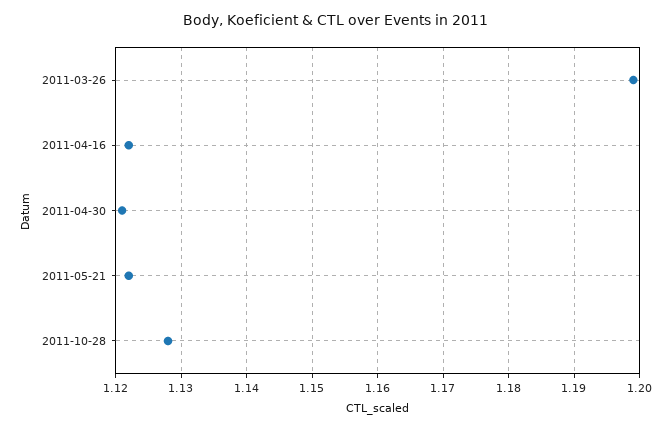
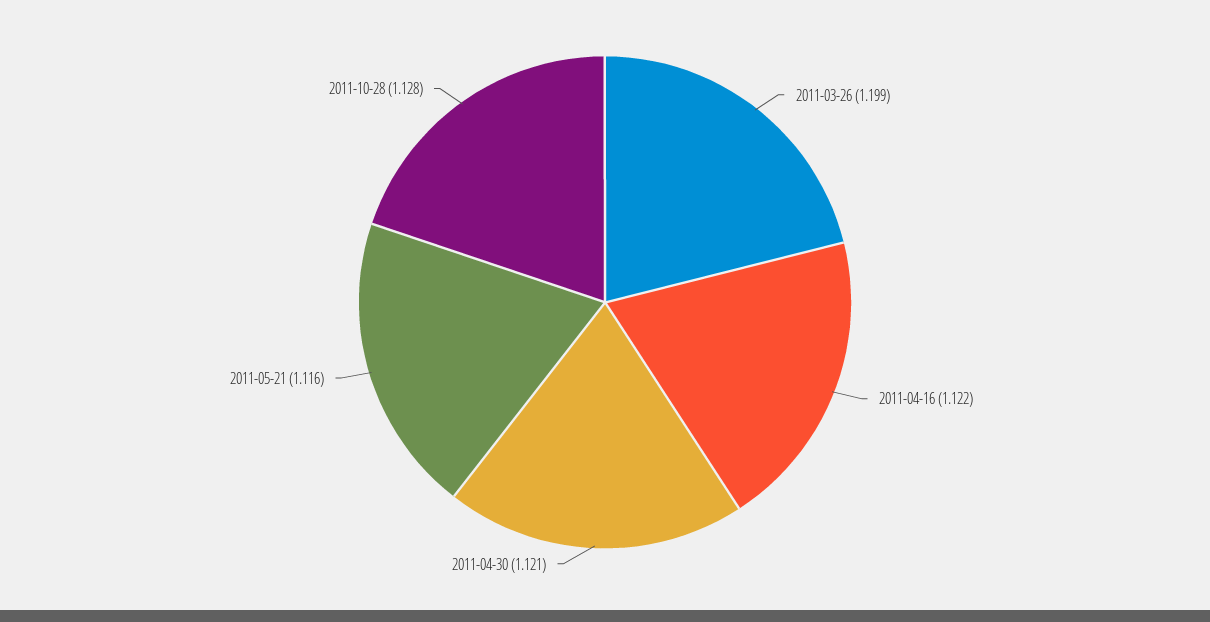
2011-05-21: 1.122 -> 1.116

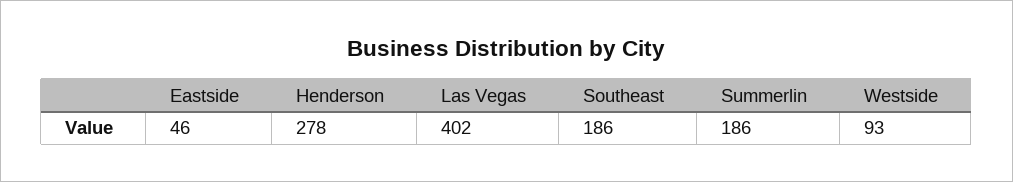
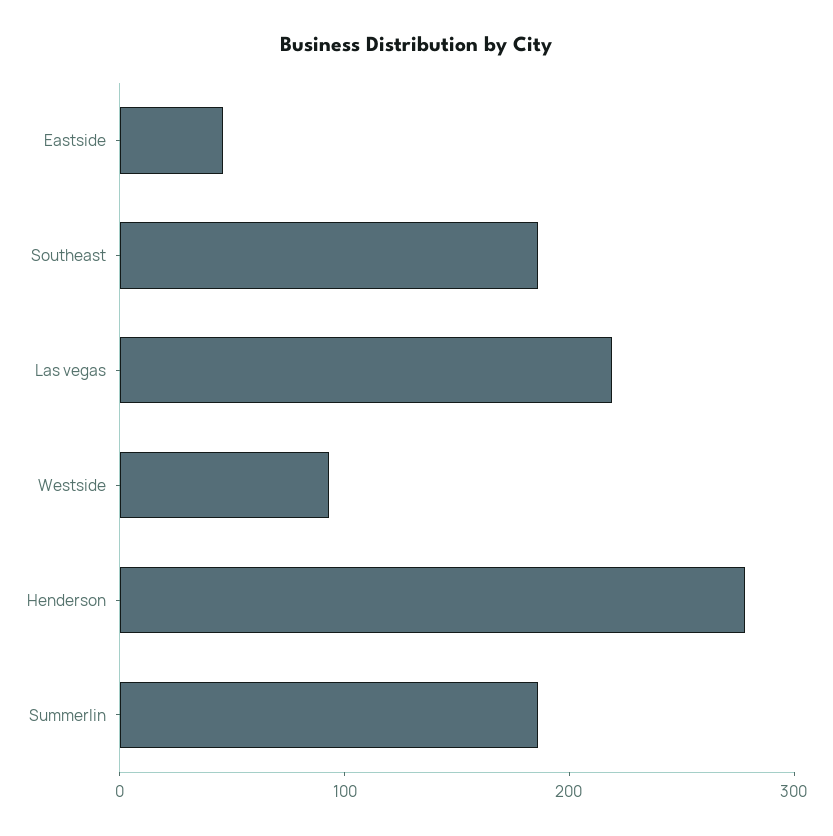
Las Vegas: 402 -> 220

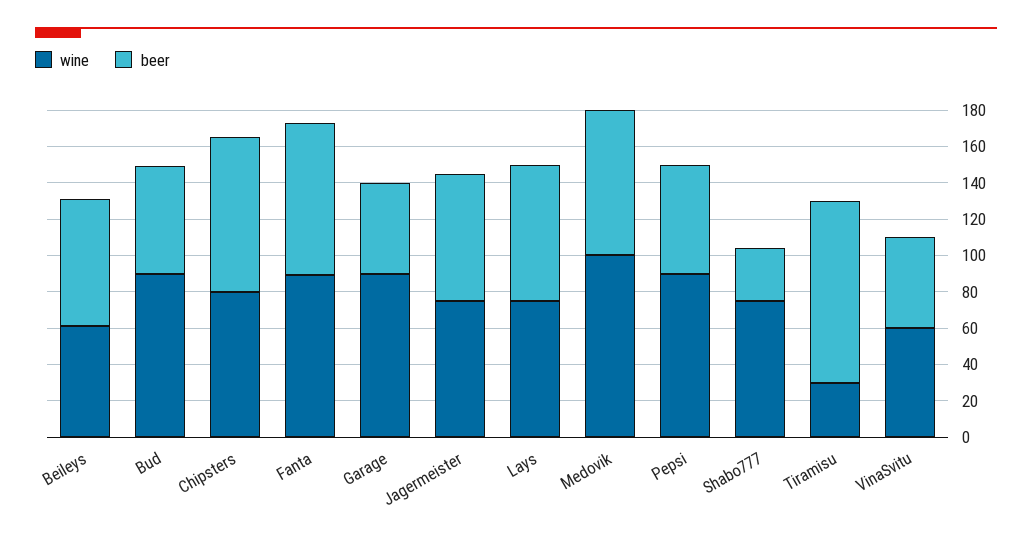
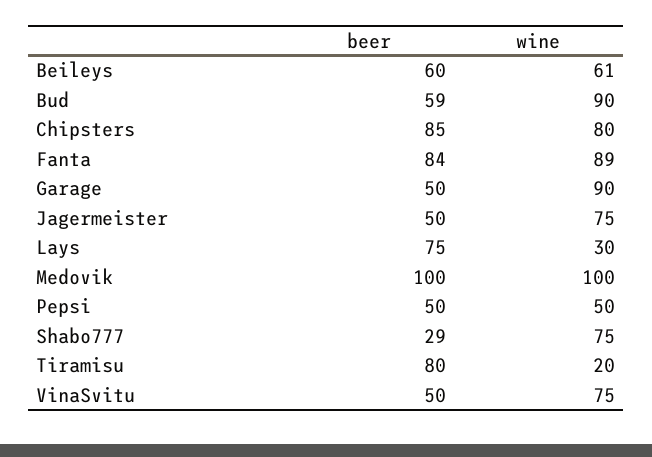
beer, Beileys: 70 -> 60
beer, Jagermeister: 70 -> 50
wine, Lays: 75 -> 30
beer, Medovik: 80 -> 100
wine, Pepsi: 90 -> 50
beer, Pepsi: 60 -> 50
wine, Tiramisu: 30 -> 20
beer, Tiramisu: 100 -> 80
wine, VinaSvitu: 60 -> 75

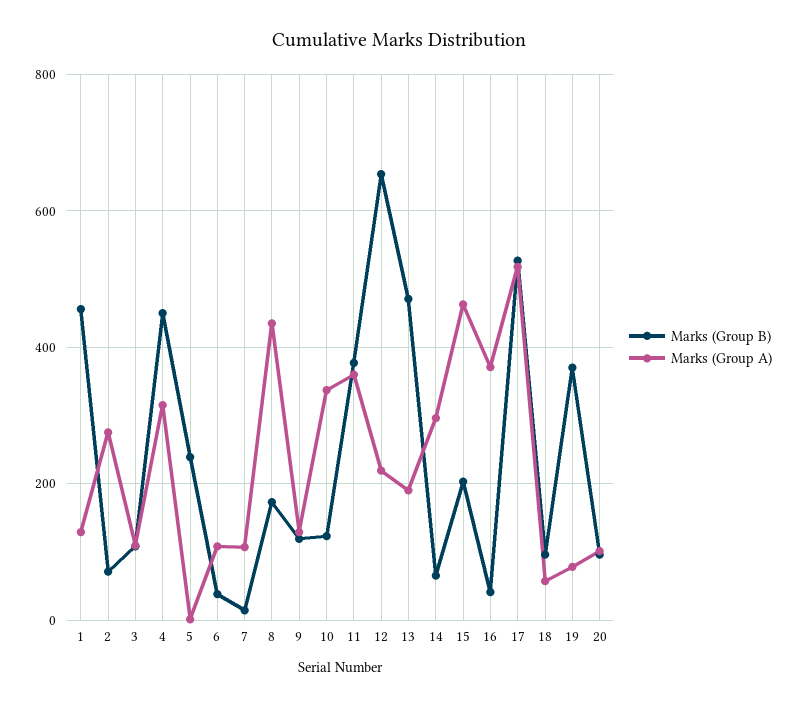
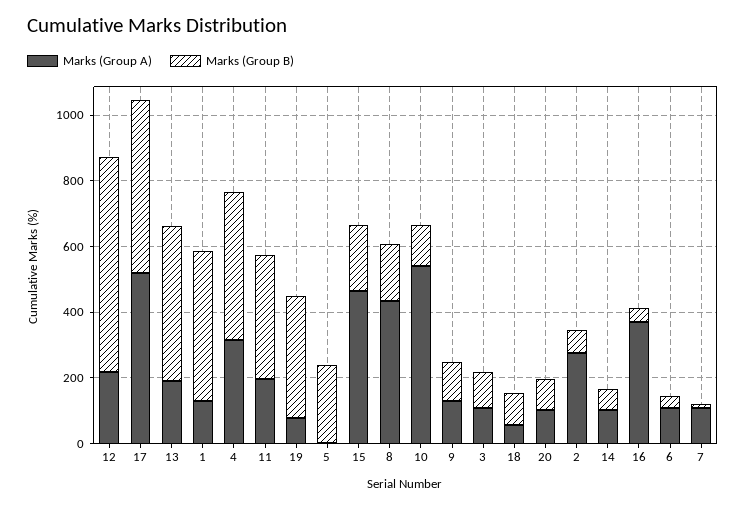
Marks (Group A), 10: 340 -> 550
Marks (Group A), 11: 360 -> 200
Marks (Group A), 14: 300 -> 100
+ + +
Copy every record above exactly as written, but leave out the pictures.

2011-05-21: 1.122 -> 1.116

Las Vegas: 402 -> 220

beer, Beileys: 70 -> 60
beer, Jagermeister: 70 -> 50
wine, Lays: 75 -> 30
beer, Medovik: 80 -> 100
wine, Pepsi: 90 -> 50
beer, Pepsi: 60 -> 50
wine, Tiramisu: 30 -> 20
beer, Tiramisu: 100 -> 80
wine, VinaSvitu: 60 -> 75

Marks (Group A), 10: 340 -> 550
Marks (Group A), 11: 360 -> 200
Marks (Group A), 14: 300 -> 100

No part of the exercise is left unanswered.